See: BPEX studies on PCV2 vaccines

From the NADIS figures it is also a little surprising that breeder/feeder farms achieve the best productivity, compared to breeder/weaner or breeder only farms. A widely held view is that the pure breeder producer, without finishing pigs to distract him, can concentrate on sow productivity and achieve better results. In the sample population this is not the case (graph 3).

There is also a steady increase in output as herd size increases with herds of 300-700 sows being the most productive (graph 4). The larger herds suffer a fall off in output within the surveyed population.

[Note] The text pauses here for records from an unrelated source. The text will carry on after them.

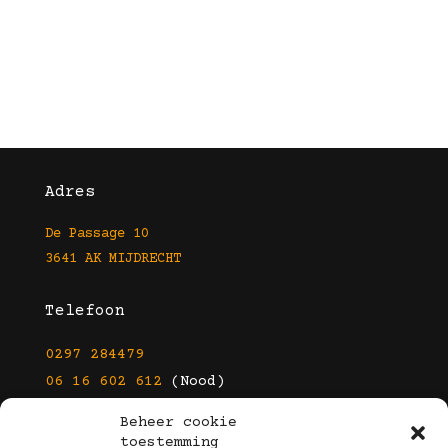
Adres
De Passage 10
3641 AK MIJDRECHT
Telefoon
0297 284479
06 16 602 612
(Nood)
Beheer cookie
E-mail
toestemming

There is a marked difference in productivity between indoor and outdoor herds with the latter under performing the former by around 8 per cent (graph 5). Given that outdoor herds tend to be breeder or breeder/weaner farms, this may underlie the observations in graph 3 above.

Sows on slats outperform those on straw by over 1.5 pigs reared per sow per year in this population, which again may be influenced by the indoor/outdoor effects.

Again, possibly surprisingly, there is very little difference between batch and continuous (weekly) production despite the advantage of the batch producer being able to concentrate staff efforts on serving and farrowing/piglet rearing at different times.

Despite the concentration of outdoor herds in East Anglia, there is no regional difference in productivity reported for the two main pig-keeping areas (graph 6).

Recording and reporting needs to continue to be able to monitor long term trends, particularly given the role of Circovirus vaccination which would be expected to control breeding herd disease where this virus is implicated.